Cheaper, greener motoring: carbon tax is part of the solution - by Prof Ray Wills

There is little doubt that the ‘Noughties’ was the Decade of Talking the Talk on climate change. It’s time to put the talk into action and make 2011 the start of the Decade of Walking the Talk. It’s time to get on with it.

As Julia Gillard once again commits Australia to act on global warming, one key factor is managing Australia’s transport greenhouse gas emissions, a measure that will also reduce our reliance on imported fossil fuels for transportation.

Australia talks and talks and talks about responses to global warming with very little substantive, whole of economy action to manage Australia’s greenhouse gas emissions. We need practical solutions to reduce our energy consumption. It has now been 14 years since the Kyoto Protocol and 13 years since emissions trading legislation was first drafted (but of course not implemented) by the Howard Government. It is now three and a half years since the 2007 elected Labor Government promised action on climate change.

While there is some room for argument to exclude agriculture for the time being from a carbon tax due to the complexity of the question of carbon emissions in agricultural systems, that argument cannot be applied to transport emissions from fuel. The amount of CO2 in transport fuel is simple math.

It is easy to understand the political concern the Prime Minister may have, but the reality is paying the price of carbon emissions on fuel is likely to be less than five cents a litre – the equivalent of $25 a tonne price for carbon – five cents is less than half the fluctuation in the weekly pump price cycle.
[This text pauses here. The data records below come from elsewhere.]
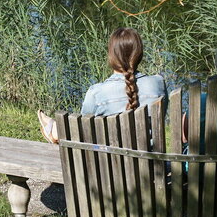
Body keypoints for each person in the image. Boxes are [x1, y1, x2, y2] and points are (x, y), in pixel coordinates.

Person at [37, 27, 167, 144]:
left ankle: (54, 130)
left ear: (111, 56)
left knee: (76, 129)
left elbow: (82, 132)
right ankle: (54, 129)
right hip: (151, 167)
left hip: (106, 167)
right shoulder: (158, 83)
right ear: (139, 54)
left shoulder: (97, 93)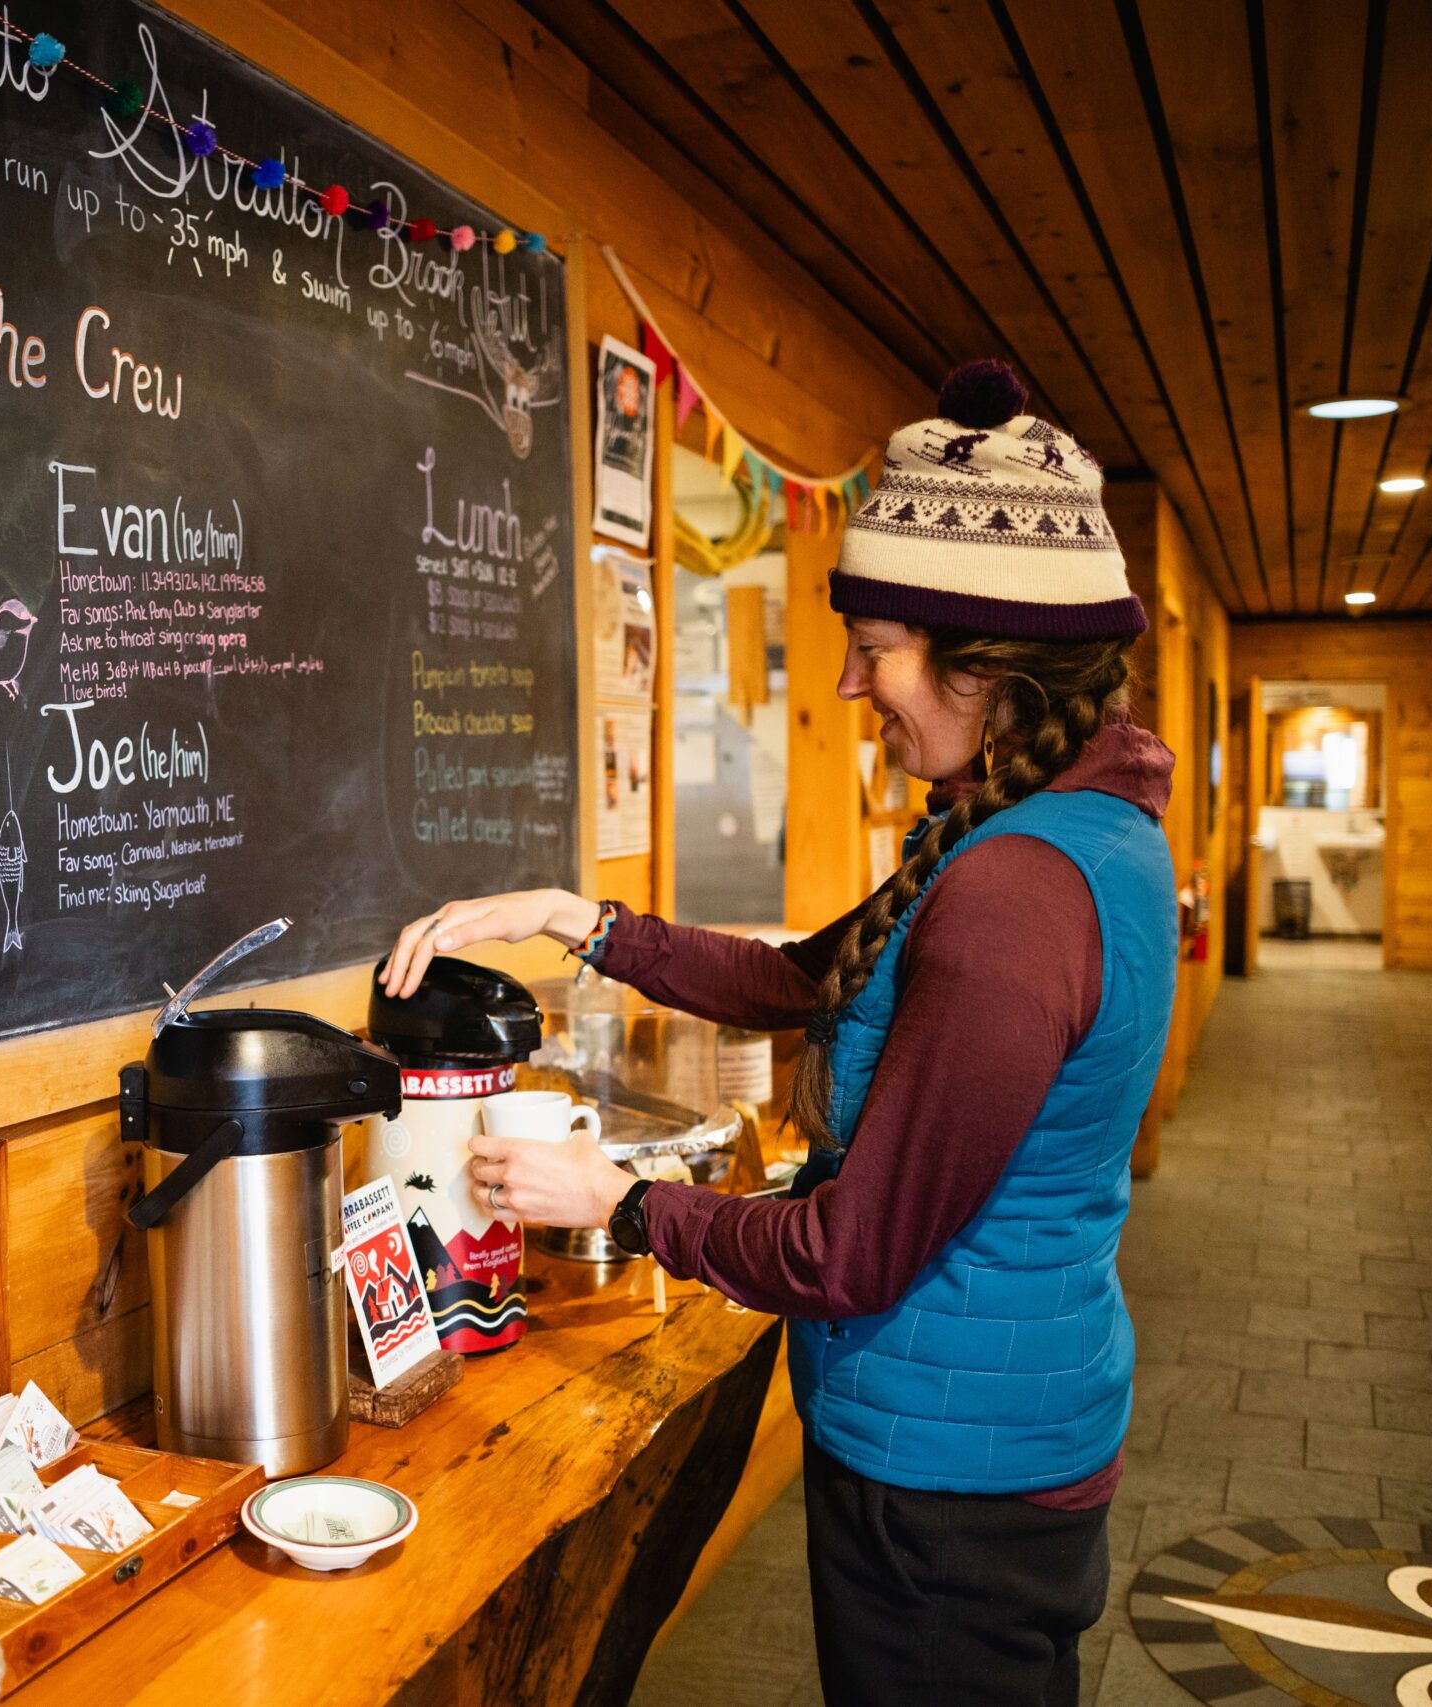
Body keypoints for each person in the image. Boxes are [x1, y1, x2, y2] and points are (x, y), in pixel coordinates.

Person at [382, 360, 1175, 1707]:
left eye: (875, 650)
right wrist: (576, 917)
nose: (855, 687)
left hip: (949, 1471)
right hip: (1010, 1420)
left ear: (981, 671)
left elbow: (852, 1249)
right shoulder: (1071, 834)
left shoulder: (1014, 894)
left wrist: (624, 1204)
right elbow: (811, 977)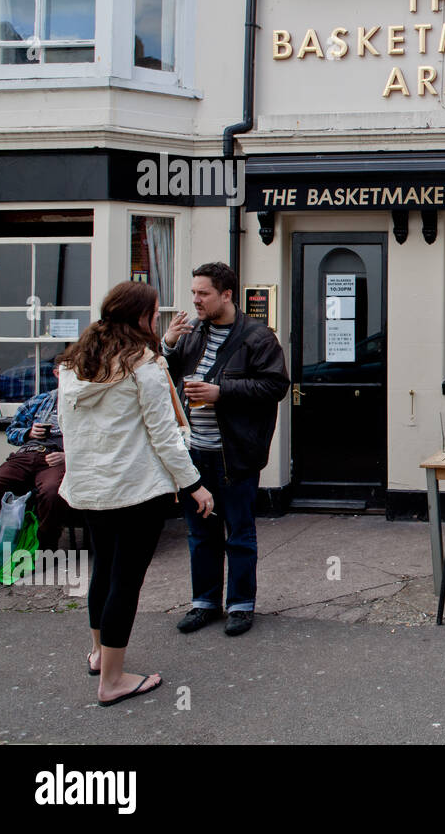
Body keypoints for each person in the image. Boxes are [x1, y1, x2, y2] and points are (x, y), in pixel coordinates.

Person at [57, 281, 214, 706]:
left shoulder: (74, 364)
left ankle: (97, 654)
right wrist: (194, 484)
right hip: (135, 491)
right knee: (125, 583)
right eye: (155, 313)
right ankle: (113, 680)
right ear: (141, 317)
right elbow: (164, 436)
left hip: (88, 490)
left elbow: (70, 431)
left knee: (103, 572)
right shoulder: (143, 364)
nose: (158, 319)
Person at [163, 262, 289, 637]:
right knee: (199, 532)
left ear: (227, 294)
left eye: (203, 293)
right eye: (194, 293)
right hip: (194, 451)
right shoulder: (191, 333)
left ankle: (240, 605)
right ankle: (203, 602)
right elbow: (162, 381)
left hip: (234, 452)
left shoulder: (257, 337)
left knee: (238, 532)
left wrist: (223, 392)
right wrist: (167, 345)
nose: (196, 300)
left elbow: (275, 386)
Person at [0, 373, 71, 552]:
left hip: (56, 457)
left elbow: (94, 439)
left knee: (51, 493)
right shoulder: (40, 401)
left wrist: (68, 455)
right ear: (57, 373)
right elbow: (11, 432)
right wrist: (28, 433)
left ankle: (46, 548)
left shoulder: (86, 403)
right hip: (27, 453)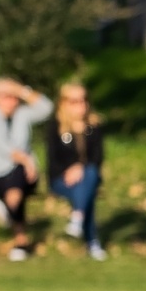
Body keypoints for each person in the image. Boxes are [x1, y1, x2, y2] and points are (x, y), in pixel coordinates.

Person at [0, 78, 52, 262]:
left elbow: (46, 108)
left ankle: (10, 212)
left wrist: (21, 90)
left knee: (16, 184)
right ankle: (21, 240)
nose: (10, 101)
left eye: (13, 97)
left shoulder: (23, 114)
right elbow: (2, 146)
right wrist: (27, 160)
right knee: (15, 184)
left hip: (19, 174)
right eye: (5, 96)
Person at [45, 82, 109, 261]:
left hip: (88, 178)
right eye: (74, 101)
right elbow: (53, 161)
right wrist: (70, 171)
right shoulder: (55, 127)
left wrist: (80, 168)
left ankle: (77, 217)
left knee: (88, 175)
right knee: (86, 190)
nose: (81, 105)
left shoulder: (94, 127)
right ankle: (92, 240)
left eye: (83, 100)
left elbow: (98, 158)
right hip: (62, 181)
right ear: (64, 103)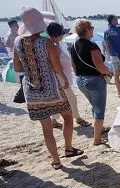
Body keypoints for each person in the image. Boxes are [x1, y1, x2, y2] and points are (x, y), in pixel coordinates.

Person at [13, 7, 83, 170]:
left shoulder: (17, 42)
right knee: (67, 116)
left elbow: (17, 68)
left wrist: (32, 64)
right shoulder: (47, 43)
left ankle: (56, 161)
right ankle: (68, 148)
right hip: (52, 88)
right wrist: (64, 80)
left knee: (47, 129)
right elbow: (57, 67)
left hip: (32, 91)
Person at [71, 18, 112, 146]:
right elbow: (99, 65)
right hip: (94, 80)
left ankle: (100, 128)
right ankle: (97, 139)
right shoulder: (92, 46)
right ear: (87, 30)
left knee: (94, 105)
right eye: (92, 27)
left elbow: (73, 65)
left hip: (80, 79)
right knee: (99, 109)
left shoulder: (74, 45)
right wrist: (108, 73)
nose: (93, 29)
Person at [46, 22, 91, 128]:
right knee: (72, 99)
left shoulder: (53, 45)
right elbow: (56, 65)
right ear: (59, 34)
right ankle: (78, 118)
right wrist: (64, 78)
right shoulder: (54, 46)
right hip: (60, 78)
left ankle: (54, 120)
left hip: (57, 78)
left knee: (58, 100)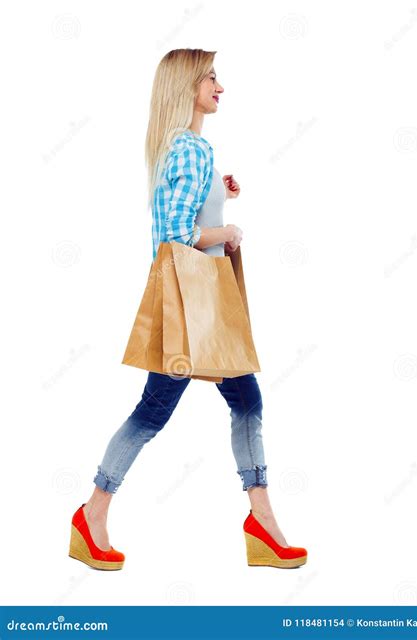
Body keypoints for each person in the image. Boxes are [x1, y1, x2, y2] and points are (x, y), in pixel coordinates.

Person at [68, 48, 307, 571]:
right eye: (213, 77)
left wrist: (220, 193)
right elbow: (173, 235)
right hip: (198, 309)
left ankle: (261, 518)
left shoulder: (186, 149)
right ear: (188, 87)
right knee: (156, 412)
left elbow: (182, 211)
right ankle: (93, 512)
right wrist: (226, 231)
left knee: (246, 401)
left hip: (203, 307)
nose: (221, 86)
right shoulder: (191, 149)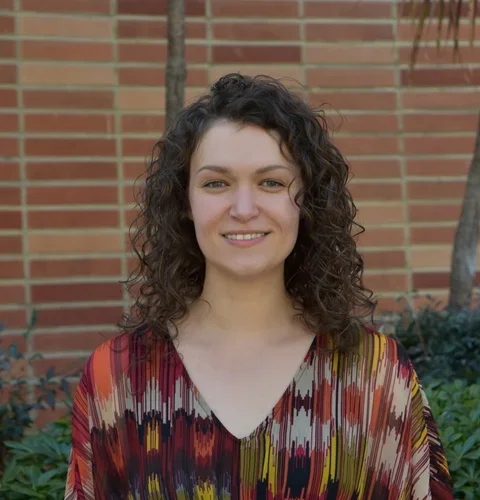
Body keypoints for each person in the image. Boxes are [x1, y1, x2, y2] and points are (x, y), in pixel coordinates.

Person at [64, 73, 453, 499]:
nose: (244, 209)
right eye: (217, 183)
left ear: (307, 202)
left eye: (271, 182)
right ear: (185, 203)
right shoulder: (116, 380)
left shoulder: (376, 376)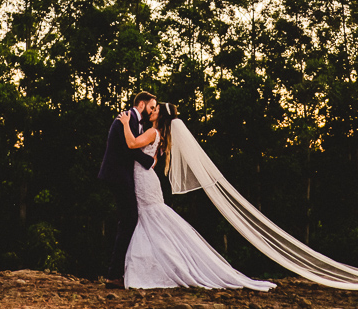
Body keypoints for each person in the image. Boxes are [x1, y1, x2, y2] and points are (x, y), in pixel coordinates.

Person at [117, 102, 276, 291]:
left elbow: (132, 144)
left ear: (162, 116)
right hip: (145, 178)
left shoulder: (153, 132)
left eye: (156, 110)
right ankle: (158, 266)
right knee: (150, 219)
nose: (152, 112)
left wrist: (126, 123)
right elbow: (153, 161)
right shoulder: (159, 135)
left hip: (145, 181)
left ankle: (154, 269)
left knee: (150, 217)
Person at [98, 91, 157, 289]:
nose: (152, 111)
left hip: (122, 175)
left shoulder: (136, 121)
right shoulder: (127, 118)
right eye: (151, 106)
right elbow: (127, 148)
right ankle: (114, 274)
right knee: (130, 218)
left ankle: (118, 272)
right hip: (117, 174)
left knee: (128, 218)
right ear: (141, 104)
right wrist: (148, 161)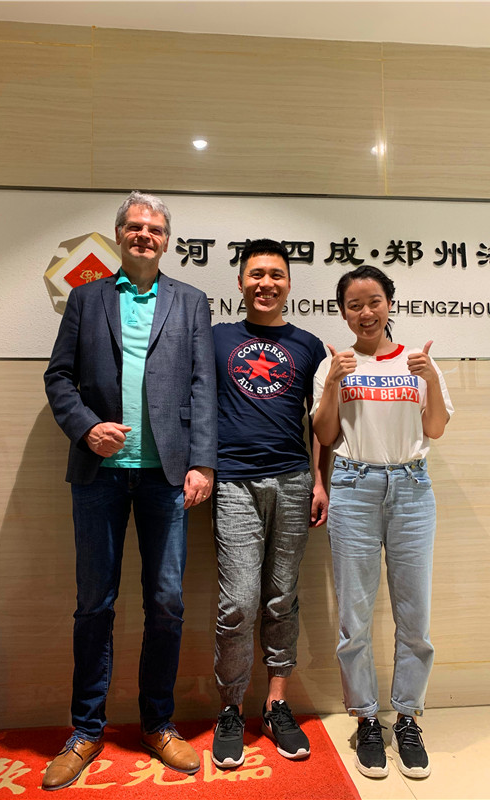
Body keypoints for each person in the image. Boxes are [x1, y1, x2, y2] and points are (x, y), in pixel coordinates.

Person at [42, 191, 217, 791]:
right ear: (119, 234)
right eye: (135, 226)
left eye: (156, 228)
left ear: (167, 240)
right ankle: (86, 730)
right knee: (94, 603)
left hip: (168, 476)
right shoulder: (86, 299)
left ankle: (157, 723)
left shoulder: (190, 301)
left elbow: (203, 385)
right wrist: (86, 428)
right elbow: (59, 376)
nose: (145, 235)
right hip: (100, 476)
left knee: (166, 602)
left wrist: (203, 463)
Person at [311, 265, 453, 780]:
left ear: (390, 303)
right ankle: (367, 718)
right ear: (343, 312)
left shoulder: (417, 361)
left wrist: (430, 378)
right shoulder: (335, 364)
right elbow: (325, 434)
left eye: (374, 301)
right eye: (354, 305)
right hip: (353, 486)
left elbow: (434, 428)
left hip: (412, 488)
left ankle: (408, 717)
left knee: (415, 615)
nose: (365, 312)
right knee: (354, 615)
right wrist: (334, 382)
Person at [210, 239, 329, 769]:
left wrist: (320, 480)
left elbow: (322, 420)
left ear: (289, 284)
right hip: (233, 482)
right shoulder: (215, 339)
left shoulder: (309, 345)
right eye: (256, 274)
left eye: (276, 275)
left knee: (282, 597)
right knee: (237, 602)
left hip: (294, 480)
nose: (266, 284)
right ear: (240, 282)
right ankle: (230, 708)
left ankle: (276, 703)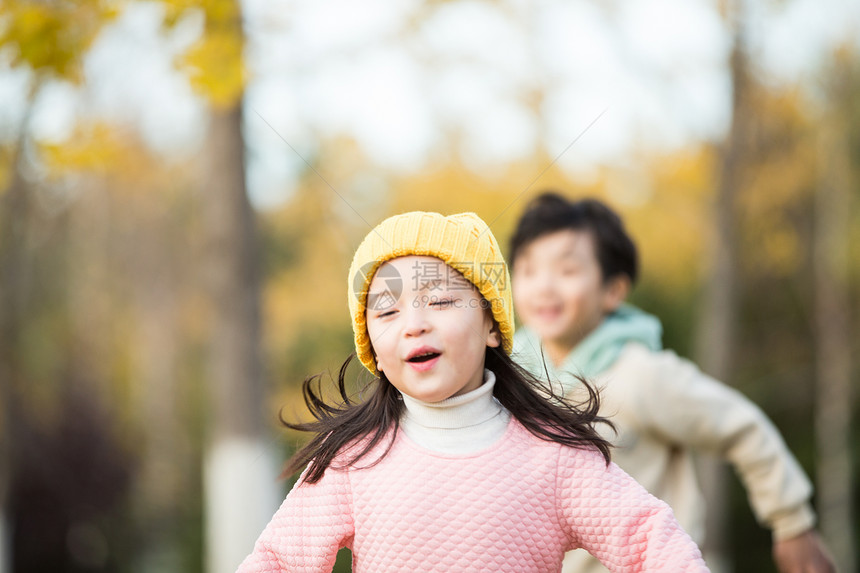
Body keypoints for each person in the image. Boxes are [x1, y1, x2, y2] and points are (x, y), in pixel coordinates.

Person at [236, 211, 708, 572]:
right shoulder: (352, 459)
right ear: (373, 351)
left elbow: (652, 540)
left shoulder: (553, 455)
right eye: (386, 312)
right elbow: (277, 560)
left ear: (491, 326)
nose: (415, 324)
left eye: (440, 301)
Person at [509, 192, 835, 573]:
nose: (543, 287)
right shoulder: (511, 380)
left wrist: (793, 525)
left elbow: (744, 428)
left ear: (613, 290)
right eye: (528, 270)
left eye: (566, 271)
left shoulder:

The Federal Government gains roughly $1.5 billion of revenue annually from the GST on the 38 cents per litre excise component on fuel sales – coincidentally just a little less than would be raised by a $25 per tonne carbon tax on fuel.

Reducing excise by the difference of a carbon tax on petrol would be bad policy – the same bad policy proposed by Kevin Rudd in June 2008 when the price of petrol was to be impacted by the CPRS.

Exempting fuel from a carbon price would simply be using smoke and mirrors to say this was a measure about greenhouse gas emissions when in fact it would not have any direct impact on carbon.

Australian Bureau of Statistics shows the rate of fuel consumption averaged for all motor vehicles on Australian roads was 13.8 litres per 100 kilometres, one of the worst performances for national average fuel consumption of OECD countries apart from the USA and Canada. Not surprisingly that performance correlates to the price of petrol - Australia has the fourth lowest level of petrol taxation (and consequently the fourth lowest petrol prices) in the OECD.

Over the past decade, Australia has ignored many opportunities to improve national energy efficiency standards in our transport fleet.

We need both regulatory measures and market signals to improve energy efficiency and reduce greenhouse gas emissions in Australian vehicles. The Federal Government must implement a raft of measures, such as mandating levels of fuel efficiency of the national vehicle fleet, appropriate taxation relief and rebates for fuel-efficient cars and commercial vehicles, and not be distracted by short-term measures on fuel pricing that will simply disappear as we watch the price of oil continue to rise in a global market.

The Federal Government must take stronger measures on National Average Fuel Consumption numbers for new passenger vehicles and introduce rolling three-year targets on maximum fuel consumption. The Federal Government has been dragging its feet on setting mandated energy efficiency targets for the national vehicle fleet. Separate targets should impact on transport/ commercial vehicles – measures such as this will reduce running costs of Australian vehicles on imported fuels and reduce inflationary pressure on transported goods.

A carbon tax on petrol need not disadvantage motorists: incentivising Australians to get out of gas-guzzlers into new fuel efficient vehicles, which are easily twice or three times more efficient than older cars, will do more than any other measure to ease the price pain at the petrol pump.

The writer, Prof. Ray Wills, is chief executive of The Sustainable Energy Association of Australia (SEA) and Adjunct Professor with The University of Western Australia.

The Sustainable Energy Association of Australia (SEA) is an industry chamber of enterprises supporting market-based solutions to grow sustainable energy.